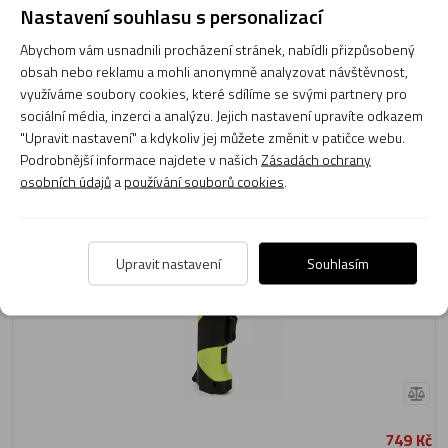
Nastavení souhlasu s personalizací
249 Kč
Abychom vám usnadnili procházení stránek, nabídli přizpůsobený
obsah nebo reklamu a mohli anonymně analyzovat návštěvnost,
Momentálně není skladem
využíváme soubory cookies, které sdílíme se svými partnery pro
Obvyklá dodací lhůta do 90 dnů
sociální média, inzerci a analýzu. Jejich nastavení upravíte odkazem
"Upravit nastavení" a kdykoliv jej můžete změnit v patičce webu.
Do košíku
Podrobnější informace najdete v našich
Zásadách ochrany
osobních údajů
a
používání souborů cookies
.
Klička na struny Ernie Ball EB 4118 Power Peg Winder
Upravit nastavení
Souhlasím
749 Kč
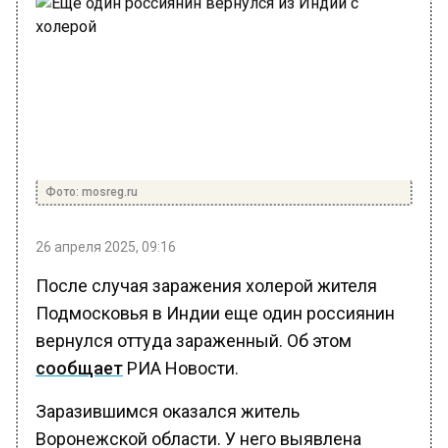
Фото: mosreg.ru
26 апреля 2025, 09:16
После случая заражения холерой жителя
Подмосковья в Индии еще один россиянин
вернулся оттуда зараженный. Об этом
сообщает
РИА Новости.
Заразившимся оказался житель
Воронежской области. У него выявлена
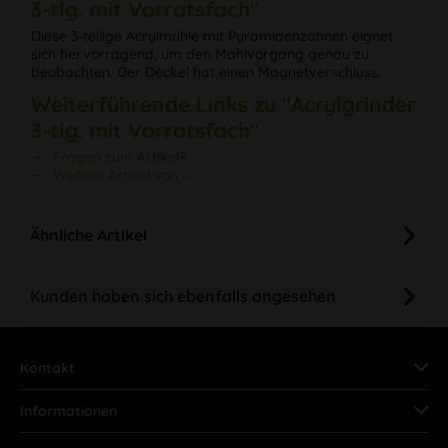
3-tlg. mit Vorratsfach"
Diese 3-teilige Acrylmühle mit Pyramidenzähnen eignet
sich hervorragend, um den Mahlvorgang genau zu
beobachten. Der Deckel hat einen Magnetverschluss.
Weiterführende Links zu "Acrylgrinder
3-tlg. mit Vorratsfach"
Fragen zum Artikel?
Weitere Artikel von ---
Ähnliche Artikel
Kunden haben sich ebenfalls angesehen
Kontakt
Informationen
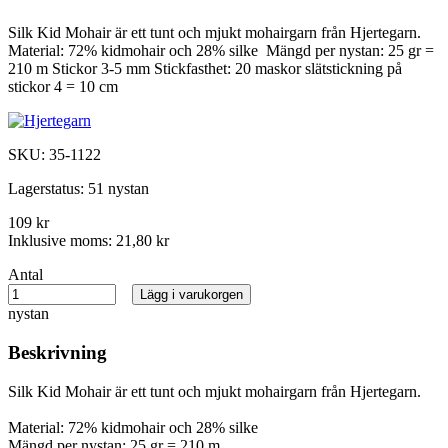
Silk Kid Mohair är ett tunt och mjukt mohairgarn från Hjertegarn.
Material: 72% kidmohair och 28% silke Mängd per nystan: 25 gr =
210 m Stickor 3-5 mm Stickfasthet: 20 maskor slätstickning på
stickor 4 = 10 cm
SKU:
35-1122
Lagerstatus:
51 nystan
109 kr
Inklusive moms:
21,80 kr
Antal
Lägg i varukorgen
nystan
Beskrivning
Silk Kid Mohair är ett tunt och mjukt mohairgarn från Hjertegarn.
Material: 72% kidmohair och 28% silke
Mängd per nystan: 25 gr = 210 m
-*-
=== What to work on ===
Swap each "mohairgarn" in the listing above for "garn", and give back the listing's text with nothing else changed. Leave the pictures out of the answer.

=== Exercise result ===
Nastavení souhlasu s personalizací
249 Kč
Abychom vám usnadnili procházení stránek, nabídli přizpůsobený
obsah nebo reklamu a mohli anonymně analyzovat návštěvnost,
Momentálně není skladem
využíváme soubory cookies, které sdílíme se svými partnery pro
Obvyklá dodací lhůta do 90 dnů
sociální média, inzerci a analýzu. Jejich nastavení upravíte odkazem
"Upravit nastavení" a kdykoliv jej můžete změnit v patičce webu.
Do košíku
Podrobnější informace najdete v našich
Zásadách ochrany
osobních údajů
a
používání souborů cookies
.
Klička na struny Ernie Ball EB 4118 Power Peg Winder
Upravit nastavení
Souhlasím
749 Kč
Фото: mosreg.ru
26 апреля 2025, 09:16
После случая заражения холерой жителя
Подмосковья в Индии еще один россиянин
вернулся оттуда зараженный. Об этом
сообщает
РИА Новости.
Заразившимся оказался житель
Воронежской области. У него выявлена
3-tlg. mit Vorratsfach"
Diese 3-teilige Acrylmühle mit Pyramidenzähnen eignet
sich hervorragend, um den Mahlvorgang genau zu
beobachten. Der Deckel hat einen Magnetverschluss.
Weiterführende Links zu "Acrylgrinder
3-tlg. mit Vorratsfach"
Fragen zum Artikel?
Weitere Artikel von ---
Ähnliche Artikel
Kunden haben sich ebenfalls angesehen
Kontakt
Informationen
Silk Kid Mohair är ett tunt och mjukt garn från Hjertegarn.
Material: 72% kidmohair och 28% silke Mängd per nystan: 25 gr =
210 m Stickor 3-5 mm Stickfasthet: 20 maskor slätstickning på
stickor 4 = 10 cm
SKU:
35-1122
Lagerstatus:
51 nystan
109 kr
Inklusive moms:
21,80 kr
Antal
Lägg i varukorgen
nystan
Beskrivning
Silk Kid Mohair är ett tunt och mjukt garn från Hjertegarn.
Material: 72% kidmohair och 28% silke
Mängd per nystan: 25 gr = 210 m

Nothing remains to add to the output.